TEXTE SOURCE ::
Adolescentes voilées. Du corps souillé au corps sacré

Meryem Sellami, Adolescentes voilées. Du corps souillé au corps sacré, Presses de l’Université Laval, 2013, 214 p.

Nuit blanche, no.135, été 2014

Voilà un livre important dans le contexte politique québécois et canadien. Avec la Charte des valeurs québécoises, la question du voile islamique a fait une entrée spectaculaire dans les débats politiques au Québec. Beaucoup s’est dit sur le voile mais, les détracteurs de la Charte l’ont souligné, peu d’études sont venues éclairées le débat. Et voilà une étude, sérieuse : une thèse de doctorat à l’université de Strasbourg basée sur une enquête auprès de jeunes adolescentes en Tunisie.

Tout au long de l’ouvrage, l’auteure est très claire sur sa description et son explication du port accru du voile par des adolescentes dans ce pays. Selon elle, le voile est un signe patent du maintien du patriarcat dans les sociétés arabes, et aussi de la continuité du culte ancestral de la virginité. Avec le voile, les jeunes femmes démontrent qu’elles ont « intériorisé » la vision manichéenne que les hommes posent sur elles : soit les femmes affichent des mœurs faciles (lire : occidentalisées) ou soit des mœurs traditionnelles, pures, bref « musulmanes ».

TRAVAIL À FAIRE ::
A) Selon le texte source, dans quel pays l'enquête auprès de jeunes adolescentes a-t-elle été menée ?
B) Recopiez le passage du texte source qui s'ouvre sur les mots « Voilà un livre » et se clôt sur « adolescentes en Tunisie. », en y substituant « Loi » à « Charte ».
Les enregistrements placés ici n'ont aucun rapport avec le texte source.

EXTRAITS DE DONNÉES ::

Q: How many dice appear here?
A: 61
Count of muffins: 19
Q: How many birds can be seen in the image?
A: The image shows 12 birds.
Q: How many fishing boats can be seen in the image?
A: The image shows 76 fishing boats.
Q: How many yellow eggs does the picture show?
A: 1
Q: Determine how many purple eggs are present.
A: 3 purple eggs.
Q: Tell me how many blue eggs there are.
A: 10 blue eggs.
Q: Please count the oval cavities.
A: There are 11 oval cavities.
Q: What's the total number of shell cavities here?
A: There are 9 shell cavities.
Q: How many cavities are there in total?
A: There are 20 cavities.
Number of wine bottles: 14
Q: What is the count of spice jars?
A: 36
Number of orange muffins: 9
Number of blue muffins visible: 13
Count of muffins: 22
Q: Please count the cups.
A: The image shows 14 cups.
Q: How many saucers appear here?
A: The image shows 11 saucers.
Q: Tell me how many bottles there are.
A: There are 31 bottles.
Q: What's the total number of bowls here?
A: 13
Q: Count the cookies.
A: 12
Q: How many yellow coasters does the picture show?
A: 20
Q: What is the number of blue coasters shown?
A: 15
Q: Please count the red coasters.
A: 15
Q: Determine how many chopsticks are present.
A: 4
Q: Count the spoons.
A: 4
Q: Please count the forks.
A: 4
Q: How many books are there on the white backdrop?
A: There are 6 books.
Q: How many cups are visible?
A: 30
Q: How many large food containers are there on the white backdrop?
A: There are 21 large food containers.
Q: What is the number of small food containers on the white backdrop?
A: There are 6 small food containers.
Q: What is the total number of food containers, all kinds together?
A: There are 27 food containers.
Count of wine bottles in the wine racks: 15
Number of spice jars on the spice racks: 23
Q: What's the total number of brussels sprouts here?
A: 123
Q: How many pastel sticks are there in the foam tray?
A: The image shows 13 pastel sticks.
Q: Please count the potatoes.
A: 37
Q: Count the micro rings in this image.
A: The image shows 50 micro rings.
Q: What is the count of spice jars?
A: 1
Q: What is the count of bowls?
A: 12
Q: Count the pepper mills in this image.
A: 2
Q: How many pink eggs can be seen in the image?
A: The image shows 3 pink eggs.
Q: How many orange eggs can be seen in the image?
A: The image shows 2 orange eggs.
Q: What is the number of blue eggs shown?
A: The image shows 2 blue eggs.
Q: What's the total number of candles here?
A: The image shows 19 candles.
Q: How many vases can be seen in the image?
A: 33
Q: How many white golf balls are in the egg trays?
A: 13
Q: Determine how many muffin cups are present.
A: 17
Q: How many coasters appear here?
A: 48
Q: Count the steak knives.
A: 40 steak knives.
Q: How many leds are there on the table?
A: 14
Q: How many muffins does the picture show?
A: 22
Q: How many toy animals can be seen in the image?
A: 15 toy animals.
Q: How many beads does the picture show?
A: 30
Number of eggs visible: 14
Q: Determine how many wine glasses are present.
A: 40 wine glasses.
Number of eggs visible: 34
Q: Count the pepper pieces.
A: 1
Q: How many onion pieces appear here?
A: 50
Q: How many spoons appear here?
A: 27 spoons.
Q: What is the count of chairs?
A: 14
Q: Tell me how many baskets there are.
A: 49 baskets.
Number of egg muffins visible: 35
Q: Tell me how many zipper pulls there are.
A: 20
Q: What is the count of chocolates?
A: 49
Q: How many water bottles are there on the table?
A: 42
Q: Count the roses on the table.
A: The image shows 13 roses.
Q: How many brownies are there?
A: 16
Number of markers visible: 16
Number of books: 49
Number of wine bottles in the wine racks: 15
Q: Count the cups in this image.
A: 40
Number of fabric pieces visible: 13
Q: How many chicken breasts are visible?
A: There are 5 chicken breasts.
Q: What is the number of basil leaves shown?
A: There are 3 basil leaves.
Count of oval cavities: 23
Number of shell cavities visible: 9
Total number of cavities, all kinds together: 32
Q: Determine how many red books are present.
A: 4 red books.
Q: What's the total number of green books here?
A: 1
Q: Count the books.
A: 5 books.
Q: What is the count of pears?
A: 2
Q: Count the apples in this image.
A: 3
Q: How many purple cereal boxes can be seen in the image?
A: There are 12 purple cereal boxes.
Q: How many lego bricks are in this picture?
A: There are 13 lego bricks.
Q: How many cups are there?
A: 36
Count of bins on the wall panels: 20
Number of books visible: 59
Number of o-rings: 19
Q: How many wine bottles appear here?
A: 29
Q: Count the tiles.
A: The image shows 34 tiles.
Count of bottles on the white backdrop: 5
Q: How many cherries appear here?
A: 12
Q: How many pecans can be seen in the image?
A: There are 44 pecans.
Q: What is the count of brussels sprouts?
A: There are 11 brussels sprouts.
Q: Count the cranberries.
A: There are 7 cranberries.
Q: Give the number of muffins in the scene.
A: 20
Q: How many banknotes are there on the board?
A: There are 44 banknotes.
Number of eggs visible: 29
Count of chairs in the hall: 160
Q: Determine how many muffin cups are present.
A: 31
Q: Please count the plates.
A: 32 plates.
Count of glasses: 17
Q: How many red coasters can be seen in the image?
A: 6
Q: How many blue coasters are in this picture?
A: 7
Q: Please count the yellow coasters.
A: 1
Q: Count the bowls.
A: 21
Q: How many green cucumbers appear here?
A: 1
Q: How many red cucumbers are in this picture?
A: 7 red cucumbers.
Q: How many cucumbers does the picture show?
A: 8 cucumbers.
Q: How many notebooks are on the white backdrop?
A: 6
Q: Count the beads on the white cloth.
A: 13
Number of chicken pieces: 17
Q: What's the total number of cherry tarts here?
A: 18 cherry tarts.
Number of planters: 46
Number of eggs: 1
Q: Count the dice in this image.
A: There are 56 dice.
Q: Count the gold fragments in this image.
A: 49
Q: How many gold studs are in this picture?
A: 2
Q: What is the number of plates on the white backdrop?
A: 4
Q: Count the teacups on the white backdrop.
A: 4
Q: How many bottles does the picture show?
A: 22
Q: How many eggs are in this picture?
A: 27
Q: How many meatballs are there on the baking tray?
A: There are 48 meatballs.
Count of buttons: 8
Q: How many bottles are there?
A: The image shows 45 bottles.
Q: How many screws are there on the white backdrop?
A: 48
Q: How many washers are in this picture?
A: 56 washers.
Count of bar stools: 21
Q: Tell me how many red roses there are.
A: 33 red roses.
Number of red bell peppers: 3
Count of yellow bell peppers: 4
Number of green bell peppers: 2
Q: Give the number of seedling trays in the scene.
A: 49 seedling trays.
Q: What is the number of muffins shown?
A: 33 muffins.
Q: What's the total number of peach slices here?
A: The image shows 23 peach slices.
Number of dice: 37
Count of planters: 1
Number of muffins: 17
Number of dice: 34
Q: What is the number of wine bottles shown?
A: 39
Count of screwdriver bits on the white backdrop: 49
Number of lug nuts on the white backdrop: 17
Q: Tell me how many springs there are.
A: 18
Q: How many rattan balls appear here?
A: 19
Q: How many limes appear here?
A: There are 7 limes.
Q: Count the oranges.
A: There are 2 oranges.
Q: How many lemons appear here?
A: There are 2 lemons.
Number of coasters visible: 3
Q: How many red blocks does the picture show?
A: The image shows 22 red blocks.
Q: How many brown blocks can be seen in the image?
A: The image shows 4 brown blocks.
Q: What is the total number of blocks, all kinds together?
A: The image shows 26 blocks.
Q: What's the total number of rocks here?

RÉPONSES ATTENDUES ::
A) En Tunisie.

B)
Voilà un livre important dans le contexte politique québécois et canadien. Avec la Loi des valeurs québécoises, la question du voile islamique a fait une entrée spectaculaire dans les débats politiques au Québec. Beaucoup s’est dit sur le voile mais, les détracteurs de la Loi l’ont souligné, peu d’études sont venues éclairées le débat. Et voilà une étude, sérieuse : une thèse de doctorat à l’université de Strasbourg basée sur une enquête auprès de jeunes adolescentes en Tunisie.